» EXTRACTED TEXT
I hate hate hate anxiety voice.
And how my confidence in myself fluctuates.
And how doubts keep resurfacing no matter how much logic I throw at them.
One minute I’m confident in my plan and my ability to execute it and how much better it will make things on the other side.
Fast forward anywhere from a few seconds to a few hours later and I’m doubting I can do it, or worrying about how things are going to go so much I start to think I can’t do it.
Then I start doubting everything all the way down to the little things.
Like, my growing interest in makeup (I’m a bit of a late bloomer in that way).
I’ll look at my face and think it’s pretty, I’ve been blessed with very clear even toned skin. So I’ll think maybe I don’t need foundation, because I don’t really need it and it would leave me more freedom to indulge in things I really love; like red lipstick.

» DATA UNDER STUDY

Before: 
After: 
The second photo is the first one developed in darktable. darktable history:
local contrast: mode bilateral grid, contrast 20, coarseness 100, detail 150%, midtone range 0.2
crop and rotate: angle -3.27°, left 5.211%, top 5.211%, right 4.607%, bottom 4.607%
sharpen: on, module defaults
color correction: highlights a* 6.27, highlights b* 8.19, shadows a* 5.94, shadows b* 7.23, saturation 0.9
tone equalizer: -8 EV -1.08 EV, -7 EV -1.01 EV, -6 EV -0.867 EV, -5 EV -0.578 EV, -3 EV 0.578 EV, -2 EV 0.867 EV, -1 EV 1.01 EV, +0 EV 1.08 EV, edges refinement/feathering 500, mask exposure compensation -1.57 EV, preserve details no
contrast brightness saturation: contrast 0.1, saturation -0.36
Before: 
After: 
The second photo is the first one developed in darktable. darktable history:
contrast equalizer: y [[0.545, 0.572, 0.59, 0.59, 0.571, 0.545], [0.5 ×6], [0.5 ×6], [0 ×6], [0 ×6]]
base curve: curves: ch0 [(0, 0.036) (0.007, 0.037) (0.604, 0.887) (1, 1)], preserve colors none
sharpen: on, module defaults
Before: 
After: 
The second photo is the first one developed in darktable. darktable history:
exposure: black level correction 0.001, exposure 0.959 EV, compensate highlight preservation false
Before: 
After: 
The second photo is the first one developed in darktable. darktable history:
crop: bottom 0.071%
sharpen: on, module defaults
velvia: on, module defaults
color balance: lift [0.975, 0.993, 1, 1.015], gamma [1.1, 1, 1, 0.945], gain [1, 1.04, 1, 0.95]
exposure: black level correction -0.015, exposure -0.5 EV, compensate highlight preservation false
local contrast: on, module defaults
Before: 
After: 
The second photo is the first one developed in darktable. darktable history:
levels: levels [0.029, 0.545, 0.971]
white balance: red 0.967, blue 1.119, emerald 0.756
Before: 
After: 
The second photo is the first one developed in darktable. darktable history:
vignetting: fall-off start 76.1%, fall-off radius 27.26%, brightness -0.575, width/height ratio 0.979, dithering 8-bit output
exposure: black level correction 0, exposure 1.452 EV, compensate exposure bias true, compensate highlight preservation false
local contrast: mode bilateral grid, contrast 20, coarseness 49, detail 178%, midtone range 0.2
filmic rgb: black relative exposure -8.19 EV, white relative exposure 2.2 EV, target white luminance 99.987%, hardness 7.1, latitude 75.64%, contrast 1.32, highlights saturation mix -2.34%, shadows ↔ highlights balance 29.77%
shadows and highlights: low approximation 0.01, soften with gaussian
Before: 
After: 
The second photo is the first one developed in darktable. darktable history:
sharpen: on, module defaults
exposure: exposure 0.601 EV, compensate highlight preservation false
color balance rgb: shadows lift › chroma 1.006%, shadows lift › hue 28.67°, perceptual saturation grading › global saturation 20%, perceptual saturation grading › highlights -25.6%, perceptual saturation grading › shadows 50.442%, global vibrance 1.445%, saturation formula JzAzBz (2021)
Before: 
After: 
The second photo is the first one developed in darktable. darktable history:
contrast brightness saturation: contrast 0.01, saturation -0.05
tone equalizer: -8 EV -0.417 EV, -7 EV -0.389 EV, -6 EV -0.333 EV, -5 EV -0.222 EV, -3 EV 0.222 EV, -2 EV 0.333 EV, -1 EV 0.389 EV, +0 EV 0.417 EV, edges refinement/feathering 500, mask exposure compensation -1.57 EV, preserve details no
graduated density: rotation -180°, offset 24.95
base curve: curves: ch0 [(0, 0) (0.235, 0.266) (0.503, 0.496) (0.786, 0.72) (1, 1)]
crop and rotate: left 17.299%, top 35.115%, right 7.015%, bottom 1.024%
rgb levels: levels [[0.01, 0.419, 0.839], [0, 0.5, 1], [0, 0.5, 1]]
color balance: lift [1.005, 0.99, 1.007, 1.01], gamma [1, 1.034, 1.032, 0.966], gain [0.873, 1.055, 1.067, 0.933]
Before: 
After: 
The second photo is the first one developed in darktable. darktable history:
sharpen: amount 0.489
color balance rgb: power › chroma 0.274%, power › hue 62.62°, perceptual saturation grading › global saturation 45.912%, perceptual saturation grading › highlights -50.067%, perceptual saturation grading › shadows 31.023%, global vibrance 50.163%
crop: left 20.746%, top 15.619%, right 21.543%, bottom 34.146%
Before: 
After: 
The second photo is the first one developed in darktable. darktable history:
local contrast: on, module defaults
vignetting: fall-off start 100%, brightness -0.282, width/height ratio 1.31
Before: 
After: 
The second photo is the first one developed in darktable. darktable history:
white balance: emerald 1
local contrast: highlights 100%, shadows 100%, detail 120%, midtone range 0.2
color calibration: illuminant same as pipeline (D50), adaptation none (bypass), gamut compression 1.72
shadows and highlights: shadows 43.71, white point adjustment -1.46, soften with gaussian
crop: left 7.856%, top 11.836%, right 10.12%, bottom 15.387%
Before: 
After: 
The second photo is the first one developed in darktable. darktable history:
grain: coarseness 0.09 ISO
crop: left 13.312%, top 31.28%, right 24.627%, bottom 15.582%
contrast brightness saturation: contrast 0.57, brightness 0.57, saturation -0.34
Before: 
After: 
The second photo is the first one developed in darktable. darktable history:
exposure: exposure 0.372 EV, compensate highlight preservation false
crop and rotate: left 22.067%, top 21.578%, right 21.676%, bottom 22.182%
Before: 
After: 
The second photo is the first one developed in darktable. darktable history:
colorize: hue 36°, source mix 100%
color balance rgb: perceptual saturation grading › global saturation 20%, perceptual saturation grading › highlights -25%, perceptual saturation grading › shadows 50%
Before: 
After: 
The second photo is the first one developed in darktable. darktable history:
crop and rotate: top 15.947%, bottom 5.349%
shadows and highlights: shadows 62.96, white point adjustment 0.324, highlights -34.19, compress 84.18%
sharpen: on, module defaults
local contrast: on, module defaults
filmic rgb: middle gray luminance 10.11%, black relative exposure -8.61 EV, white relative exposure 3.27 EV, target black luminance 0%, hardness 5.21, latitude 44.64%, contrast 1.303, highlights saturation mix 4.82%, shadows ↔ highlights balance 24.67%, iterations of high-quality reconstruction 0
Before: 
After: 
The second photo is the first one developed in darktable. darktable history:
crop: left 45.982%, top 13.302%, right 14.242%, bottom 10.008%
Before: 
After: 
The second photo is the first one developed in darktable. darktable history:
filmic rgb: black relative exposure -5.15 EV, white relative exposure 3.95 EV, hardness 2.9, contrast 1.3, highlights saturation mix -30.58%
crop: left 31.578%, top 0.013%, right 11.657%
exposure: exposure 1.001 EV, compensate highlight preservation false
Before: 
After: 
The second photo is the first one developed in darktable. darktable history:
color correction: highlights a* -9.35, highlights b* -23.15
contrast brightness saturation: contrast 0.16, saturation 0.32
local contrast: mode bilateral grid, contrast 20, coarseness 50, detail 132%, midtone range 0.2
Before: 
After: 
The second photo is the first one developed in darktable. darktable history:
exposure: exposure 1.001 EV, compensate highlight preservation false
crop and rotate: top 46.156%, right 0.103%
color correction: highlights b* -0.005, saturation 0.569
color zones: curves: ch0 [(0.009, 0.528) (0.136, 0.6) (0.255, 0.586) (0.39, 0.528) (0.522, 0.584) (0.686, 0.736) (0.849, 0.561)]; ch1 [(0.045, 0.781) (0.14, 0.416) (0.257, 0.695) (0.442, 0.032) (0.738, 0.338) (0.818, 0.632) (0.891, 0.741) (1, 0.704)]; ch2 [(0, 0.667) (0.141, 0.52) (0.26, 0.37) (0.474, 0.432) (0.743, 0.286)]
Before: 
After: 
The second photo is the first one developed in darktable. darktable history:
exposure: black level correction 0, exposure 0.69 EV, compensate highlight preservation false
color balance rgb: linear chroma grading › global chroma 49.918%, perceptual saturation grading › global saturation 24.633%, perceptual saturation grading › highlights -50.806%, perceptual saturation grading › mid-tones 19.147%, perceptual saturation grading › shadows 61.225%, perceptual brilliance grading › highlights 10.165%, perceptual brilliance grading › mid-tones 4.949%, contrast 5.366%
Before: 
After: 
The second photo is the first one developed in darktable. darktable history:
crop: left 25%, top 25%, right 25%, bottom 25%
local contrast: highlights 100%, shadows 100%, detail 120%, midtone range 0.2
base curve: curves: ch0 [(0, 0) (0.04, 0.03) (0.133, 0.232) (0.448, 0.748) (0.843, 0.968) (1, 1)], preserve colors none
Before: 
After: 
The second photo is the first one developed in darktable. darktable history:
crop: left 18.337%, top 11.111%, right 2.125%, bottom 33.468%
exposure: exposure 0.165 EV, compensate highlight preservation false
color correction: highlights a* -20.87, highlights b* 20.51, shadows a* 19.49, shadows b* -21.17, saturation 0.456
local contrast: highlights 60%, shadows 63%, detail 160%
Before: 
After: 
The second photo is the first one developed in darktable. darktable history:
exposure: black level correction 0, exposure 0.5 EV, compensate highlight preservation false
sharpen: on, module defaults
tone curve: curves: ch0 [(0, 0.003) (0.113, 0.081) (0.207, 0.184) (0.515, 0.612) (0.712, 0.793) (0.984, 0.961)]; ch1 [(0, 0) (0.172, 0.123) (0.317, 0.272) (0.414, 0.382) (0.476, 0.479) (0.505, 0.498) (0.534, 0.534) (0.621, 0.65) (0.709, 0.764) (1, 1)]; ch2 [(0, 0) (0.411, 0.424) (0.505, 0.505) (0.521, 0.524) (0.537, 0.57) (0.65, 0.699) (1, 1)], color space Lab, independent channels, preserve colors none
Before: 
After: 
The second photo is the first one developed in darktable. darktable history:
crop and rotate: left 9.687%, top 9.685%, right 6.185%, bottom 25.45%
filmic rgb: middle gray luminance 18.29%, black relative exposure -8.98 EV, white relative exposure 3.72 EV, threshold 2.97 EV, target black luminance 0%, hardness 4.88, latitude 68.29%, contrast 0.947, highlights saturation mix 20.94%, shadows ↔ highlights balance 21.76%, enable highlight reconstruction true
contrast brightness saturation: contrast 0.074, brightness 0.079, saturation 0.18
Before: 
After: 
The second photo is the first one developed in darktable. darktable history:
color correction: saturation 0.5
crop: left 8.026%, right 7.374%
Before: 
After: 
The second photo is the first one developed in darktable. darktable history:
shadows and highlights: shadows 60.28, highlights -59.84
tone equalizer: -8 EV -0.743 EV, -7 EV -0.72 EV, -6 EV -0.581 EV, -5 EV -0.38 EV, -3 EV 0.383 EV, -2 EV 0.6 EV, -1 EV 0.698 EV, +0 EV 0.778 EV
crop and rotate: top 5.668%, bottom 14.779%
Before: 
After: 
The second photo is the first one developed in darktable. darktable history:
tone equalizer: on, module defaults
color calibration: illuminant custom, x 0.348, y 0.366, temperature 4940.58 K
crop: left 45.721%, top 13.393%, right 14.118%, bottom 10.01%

» WHAT TO WORK ON
Print everything from "One minute I’m" down to "can’t do it." in the post about anxiety, word for word.

» THE COMPLETED TASK
One minute I’m confident in my plan and my ability to execute it and how much better it will make things on the other side.
Fast forward anywhere from a few seconds to a few hours later and I’m doubting I can do it, or worrying about how things are going to go so much I start to think I can’t do it.